We are each responsible for our own life - no other person is or even can be.
           -- Oprah Winfrey

Just because you love someone doesn't mean you have to be involved with them. Love is not a bandage to cover wounds.
           -- Hugh Elliott

Monday, September 20, 2010

Newsday ad

Interesting upcoming Fuji camera

Interesting upcoming Fujifilm camera X100.
It has an optical viewfinder, and is supposed to be compact while aiming at the highest possible image quality. It has a fixed lens, slightly wide, a good choice.
Miserere writes about it.  I haven't read it yet, it's time for my vampire nap, but he knows his stuff, so.

-----
Talk about old-fashioned, witness this current campaign for a cheap film camera, of all things.  Gotta admit, it's insanely cheap.

Aptus back breaks resolution barrier

Aptus back breaks resolution barrier, article.

80 megapixels, holy mama. And the files are almost half a gigabyte each! That's five hundred times the space I had on my first Mac in 1995 for only one file, that's just insane.

I don't need that, methinks, but research into such super-resolutions is bound to have a trickle-down effect into smaller cameras, because they need new solutions to everything (noise suppression etc), every time the pixels get smaller.

Sunday, September 19, 2010

A composite photograph

This is a composite picture I photographed (for eReader Joy) and combined in Photoshop, to show an idea of what a Kindle with a color screen might look like. It took a lot of fiddling and skewing to get the perspectives to match, particularly since the photos were of two devices of different sizes.


(Canon 5DII, 50mm F:2.5 macro.)

Cities and Ambition

Cities and Ambition, Paul Graham article.
"Maybe the Internet will change things further. Maybe one day the most important community you belong to will be a virtual one, and it won't matter where you live physically. But I wouldn't bet on it.
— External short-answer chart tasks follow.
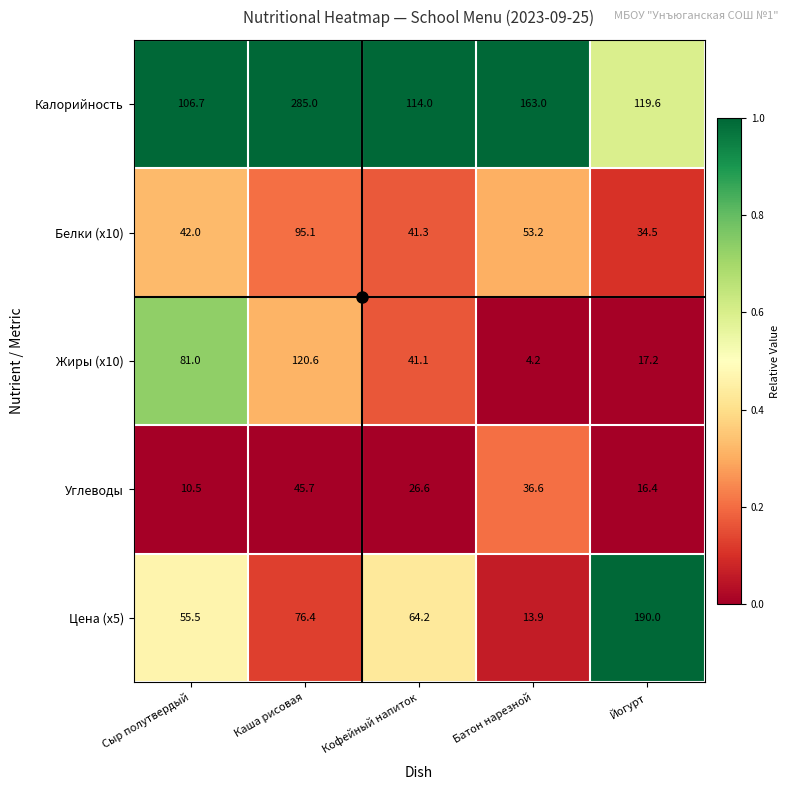

How many distinct data groups are displayed?

5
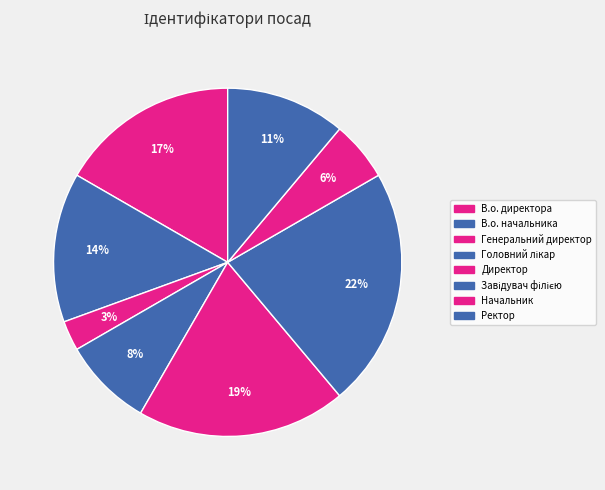

What is the smallest slice in the pie chart?

Генеральний директор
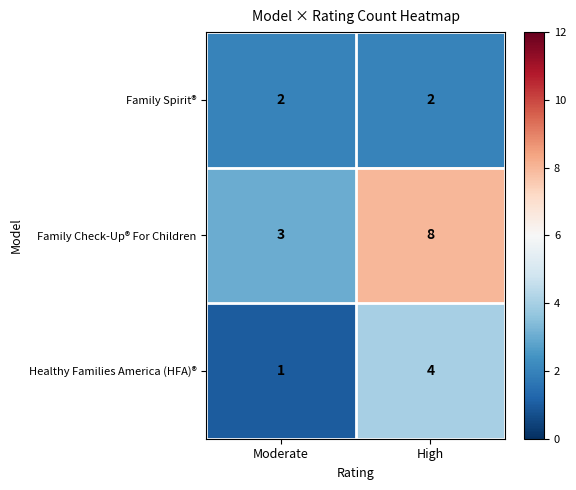

Which label corresponds to the smallest value in the chart?

Moderate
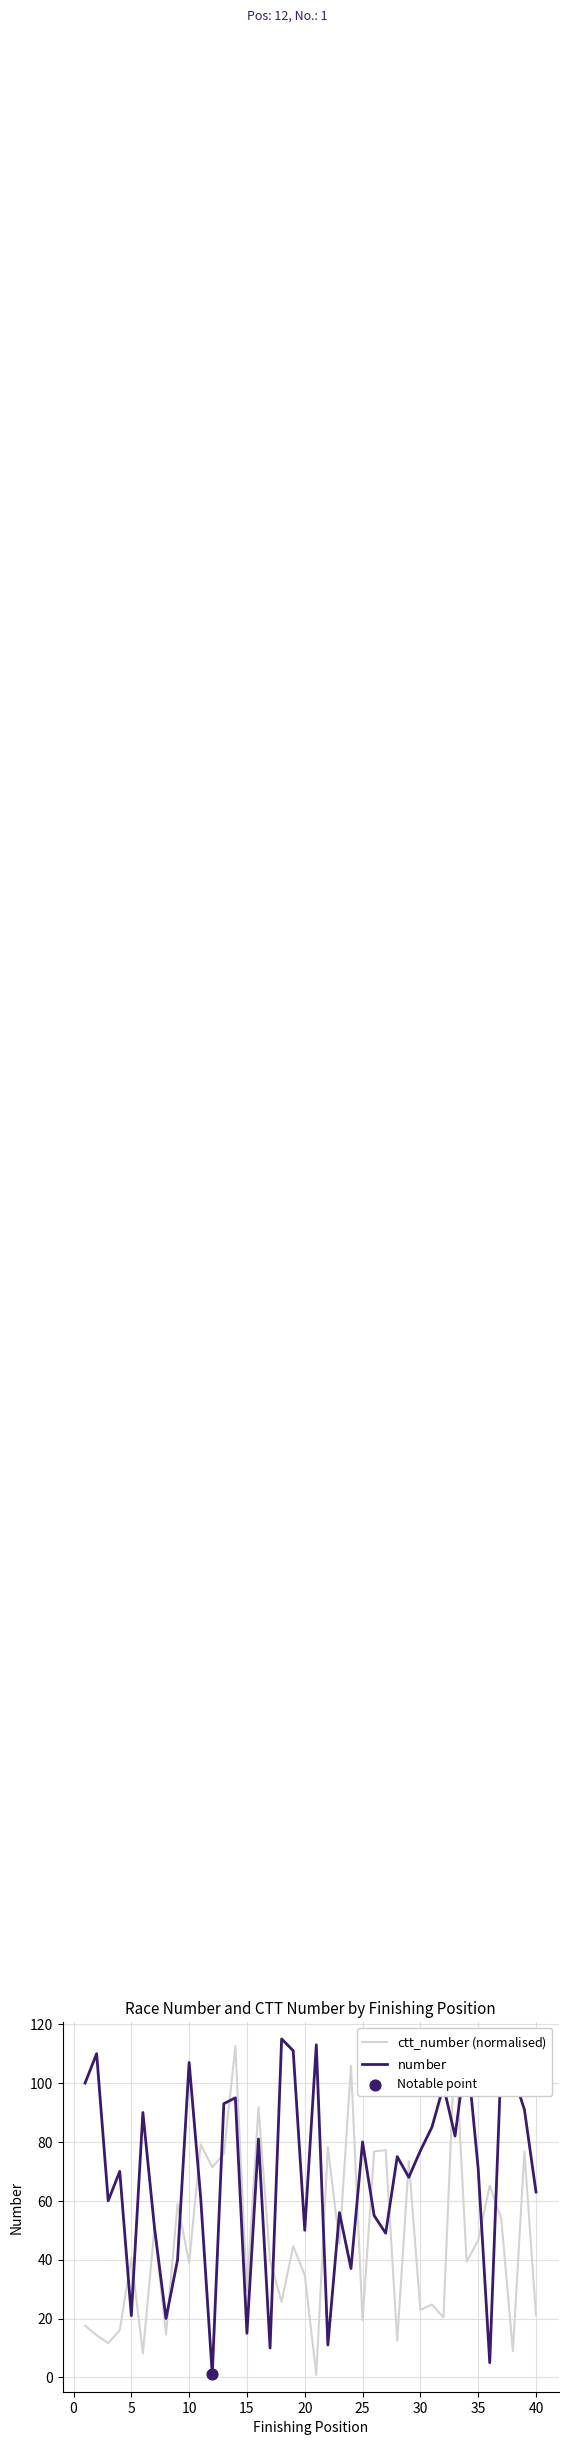

Which series reaches the minimum Y coordinate?

$\mathrm{ctt\_number}$ (normalised)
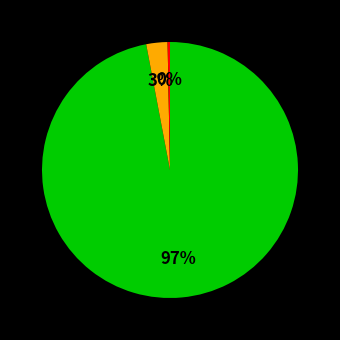

To the nearest percent, what is the difference between the largest and smallest slice percentages?

97%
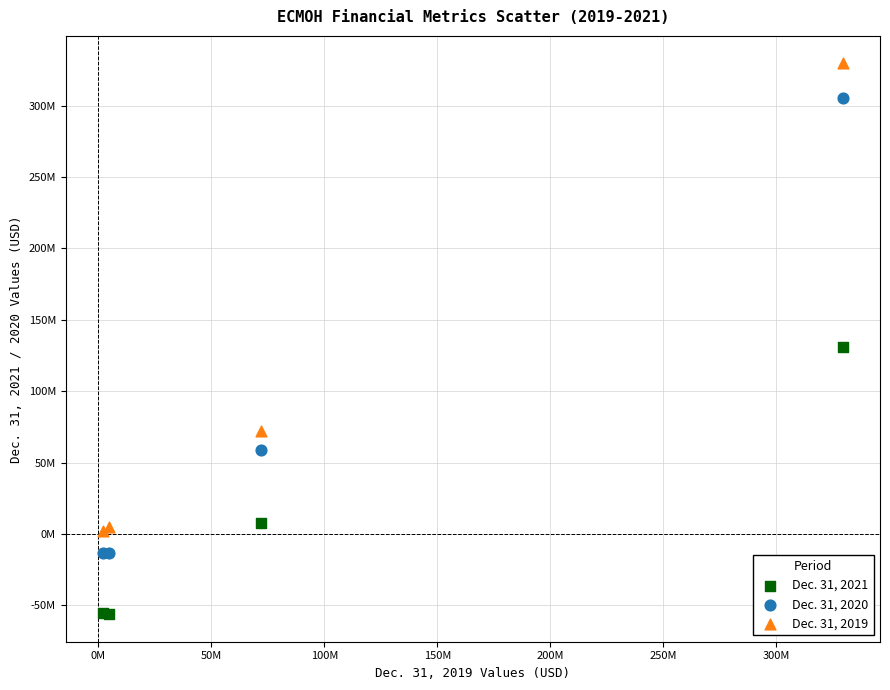

What are all the series names shown in the legend?

Dec. 31, 2021, Dec. 31, 2020, Dec. 31, 2019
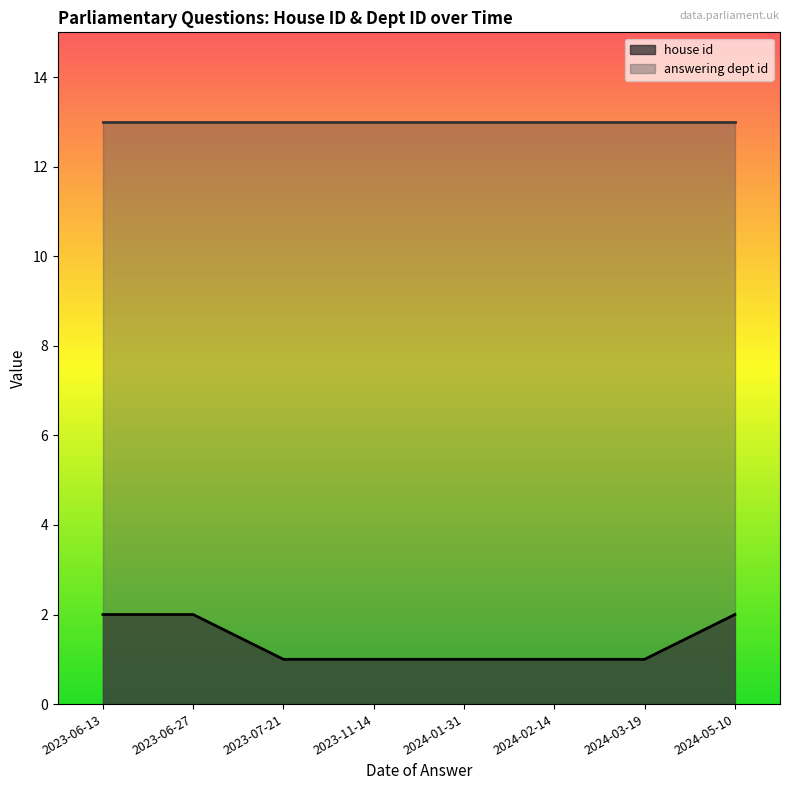

The value of answering dept id at 2024-03-19 is 7. True or false?

False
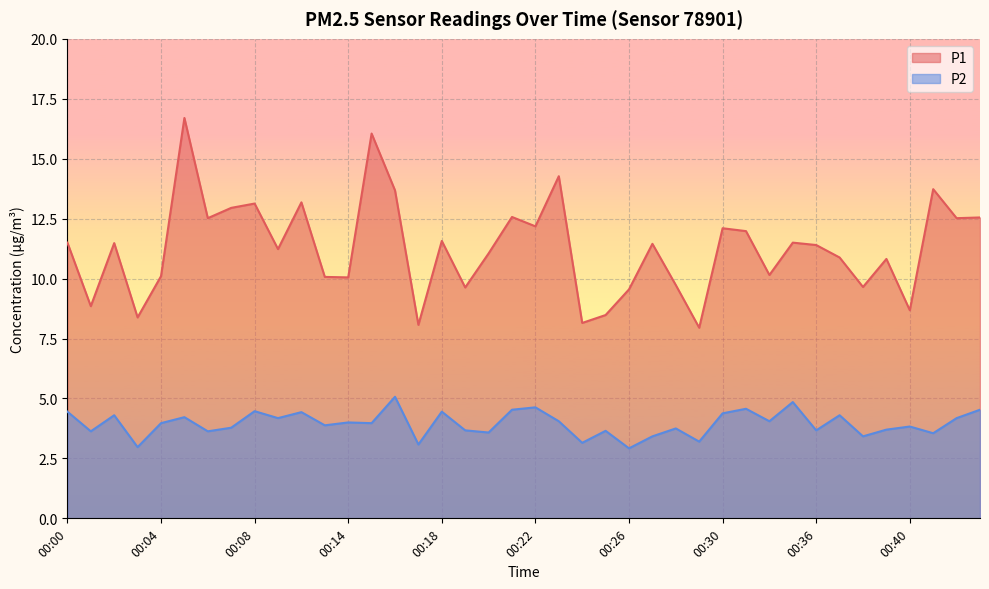

At which label does P2 first exceed 3?

00:00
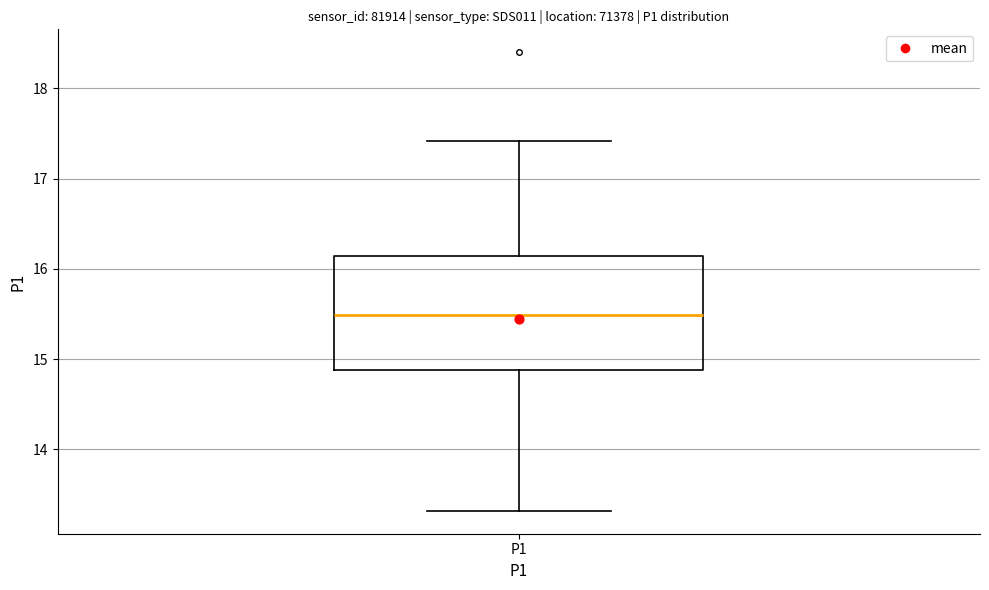

Where does the upper whisker of the box for P1 end on the y-axis? The values are not printed on the chart, so give them approximately, as read against the axis.

17.4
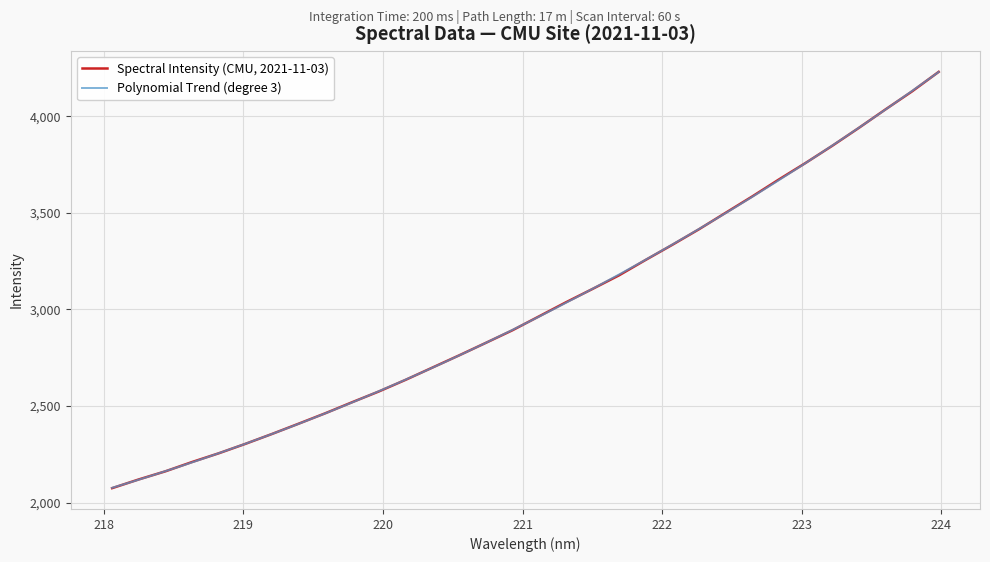

What is the smallest value displayed?

2074.7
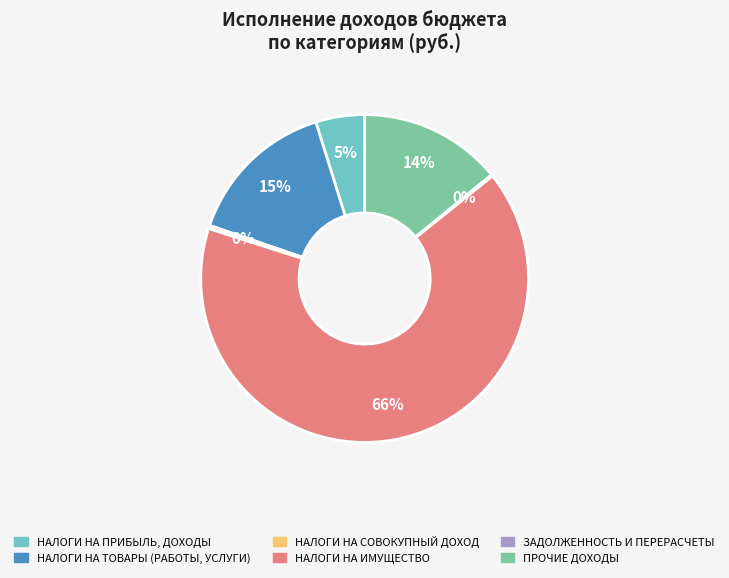

Which has a higher value, НАЛОГИ НА СОВОКУПНЫЙ ДОХОД or НАЛОГИ НА ИМУЩЕСТВО?

НАЛОГИ НА ИМУЩЕСТВО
The physical world is very high bandwidth, and some of the ways cities send you messages are quite subtle."

Highly interesting article about how places/collections of people influence you, strongly.

Funny thing: I got out of Denmark, despite really loving that country, for one reason: it has one flaw, that partly by its taxation and partly by popular mental attitude, it's very down on ambition. Better not stick your head up.

So you'd think I'd move to a place which encourages ambition, like London or New York City. But due to location of friends and "accident", I ended up in a town in Northern England. Hardly the center of ambition. That's different than Denmark, by the way, Denmark has ambition, but suppresses it. Here, there simply is no ambition, so there isn't that tension.

I realize now that that was exactly the point. There are no accidents. I've been feeling for what message this town sends and it seems to me to be: "Relax. Have a pint".

And I didn't know it, but it was just what I needed. As you may pick up from the number of sites I have, I'm woefully mentally hyperactive. (I wish some of that was physical!) Almost painfully so. So imagine I had moved to NYC. I would have crashed! Not kidding. Overheating.

The great message I needed, and still do, is "relax, have a pint". OK, so I don't drink beer, but the tone still works. I used to have only disdain for tea, and drink coffee copiously. But now I find to my surprise I actually drink more tea than coffee. And not even all that much of either. Just a symptom of becoming more relaxed. More contemplative.

Others of course need other things, and we all need different things at different times. And I think we are naturally attracted to the places which give us what we need. If it seems wrong at the time, perhaps what you want and what you need are two different things?

AlternativeTo

I've had AlternativeTo.net recommended. Looks interesting, and it's multi-platform.
"AlternativeTo is a new approach to finding good software. Tell us what application you want to replace and we give you great alternatives, based on user recommendations."

Update: Maybe it has some holes. For instance it had no recommendations for iPad Safari alternatives at all, despite there being half a dozen browsers for the 'pad.

So I googled for reviews, and found Perfect Web Browser, which seems very promising indeed (my post about it).